First, she apologized for entertaining the possibility of Darin and me being friends so many years ago. “I’m so sorry I didn’t listen to you from the beginning, little brown-eyed girl,” she said in one sigh, a faraway lilt in her voice.
“I know, Ma.” I figured she was somewhere back in the ’60s in a house where a violent man ruled absolutely and her “in case of emergency” task was to grab her younger sister, leap out a window, and head down the street to her grandmother’s, the safe house. “I know,” I said again.
Turns out it was all MySpace’s fault. I’d written a blog about ex-boyfriends, not naming names, of course, but Darin must have read the part about “crazy-psycho-stalker-jerk face” and recognized his. Naturally, this was reason enough for him to begin a campaign against me. Frances, who’d gotten all this information from Darin’s mom, was upset with me.
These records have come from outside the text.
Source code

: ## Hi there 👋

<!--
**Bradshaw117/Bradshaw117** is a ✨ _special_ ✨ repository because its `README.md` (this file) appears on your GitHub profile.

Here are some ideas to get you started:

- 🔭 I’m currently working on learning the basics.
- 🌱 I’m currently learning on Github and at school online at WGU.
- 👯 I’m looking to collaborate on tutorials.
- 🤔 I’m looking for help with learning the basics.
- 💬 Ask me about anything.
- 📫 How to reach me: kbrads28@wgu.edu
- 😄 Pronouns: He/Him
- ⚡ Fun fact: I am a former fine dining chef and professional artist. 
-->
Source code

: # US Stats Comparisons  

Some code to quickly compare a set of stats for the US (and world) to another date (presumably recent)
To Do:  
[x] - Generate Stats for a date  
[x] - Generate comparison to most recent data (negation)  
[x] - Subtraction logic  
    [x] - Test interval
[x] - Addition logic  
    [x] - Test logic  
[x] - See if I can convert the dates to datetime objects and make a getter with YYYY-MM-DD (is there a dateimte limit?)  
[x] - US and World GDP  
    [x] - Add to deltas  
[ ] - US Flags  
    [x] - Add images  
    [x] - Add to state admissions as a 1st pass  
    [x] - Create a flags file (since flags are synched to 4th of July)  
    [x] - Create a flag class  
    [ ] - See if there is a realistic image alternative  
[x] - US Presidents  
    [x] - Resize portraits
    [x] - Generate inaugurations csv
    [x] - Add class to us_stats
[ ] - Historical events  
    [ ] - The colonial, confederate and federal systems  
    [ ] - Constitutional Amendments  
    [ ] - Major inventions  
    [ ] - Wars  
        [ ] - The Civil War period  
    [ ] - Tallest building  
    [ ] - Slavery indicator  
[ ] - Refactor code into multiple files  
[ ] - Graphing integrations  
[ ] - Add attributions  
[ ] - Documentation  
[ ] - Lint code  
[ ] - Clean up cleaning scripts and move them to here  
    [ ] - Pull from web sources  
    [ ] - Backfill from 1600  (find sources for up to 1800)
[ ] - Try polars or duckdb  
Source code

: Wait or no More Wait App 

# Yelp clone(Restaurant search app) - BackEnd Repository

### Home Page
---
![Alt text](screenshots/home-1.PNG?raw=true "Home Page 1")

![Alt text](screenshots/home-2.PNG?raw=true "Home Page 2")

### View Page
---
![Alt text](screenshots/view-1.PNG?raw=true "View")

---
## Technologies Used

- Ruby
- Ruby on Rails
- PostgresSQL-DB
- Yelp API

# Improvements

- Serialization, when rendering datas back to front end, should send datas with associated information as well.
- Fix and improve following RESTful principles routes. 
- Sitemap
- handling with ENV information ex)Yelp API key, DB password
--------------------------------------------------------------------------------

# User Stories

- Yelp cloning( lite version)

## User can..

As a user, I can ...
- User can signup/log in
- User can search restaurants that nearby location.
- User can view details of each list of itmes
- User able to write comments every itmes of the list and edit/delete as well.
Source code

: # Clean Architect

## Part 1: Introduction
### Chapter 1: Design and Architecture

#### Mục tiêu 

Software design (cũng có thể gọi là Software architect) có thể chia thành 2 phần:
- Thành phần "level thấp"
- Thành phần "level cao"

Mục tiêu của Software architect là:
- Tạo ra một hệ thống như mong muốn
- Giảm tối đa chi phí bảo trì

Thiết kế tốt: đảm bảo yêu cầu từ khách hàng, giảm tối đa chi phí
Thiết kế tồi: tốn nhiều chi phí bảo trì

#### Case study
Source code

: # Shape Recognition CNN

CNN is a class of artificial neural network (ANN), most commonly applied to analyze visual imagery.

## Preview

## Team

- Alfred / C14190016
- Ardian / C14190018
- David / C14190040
“Why are you writing about Darin anyway? You need to set all your stuff on these sites to private, Lena. You never know who’s reading it.”
“Fine,” I said.
“I’m serious,” she said.
What I didn’t tell her was that I wasn’t the only person on Abortion Monkey’s phone list. My “boyfriend” at the time, a Muslim podiatrist named Abdul, was shocked to hear the whole Darin story, which had been abridged over Duccini’s and Netflix.
“So yeah, I’m staying off MySpace for a while, laying low like I did something.”
“You know what? Now that you mention it, I think I did get a call from dude not too long ago,” said Abdul without alarm, as if getting a call from a mental patient was normal.
“Umm, what?”
“Yeah. I thought it was weird. Some guy called me. He was like, ‘Hello, this is—’”
“Darin? Did he say his name was Darin?”
“I can’t remember what he said his name was. But he was like, ‘Yeah, hello, this is such and such, and I just wanna let you know that Helena Andrews has the best p-ssy in the world.’ Then he hung up.”
If I hadn’t already fainted once that year, I would have blacked out from sheer exhaustion like the celebrities do. I didn’t know whether to take it as a compliment or curse. I was doing it, sure, but what I really wanted was to find it (love, longevity, the meaning of life), and here I was wasting time with a podiatrist on depression meds who’d told me no less than three times that “this wasn’t a relationship.” What this was, only he knew, and he wasn’t telling.
Darin, on the other hand, was an oversharer. The best p-ssy in the world? Try the p-ssy of least resistance.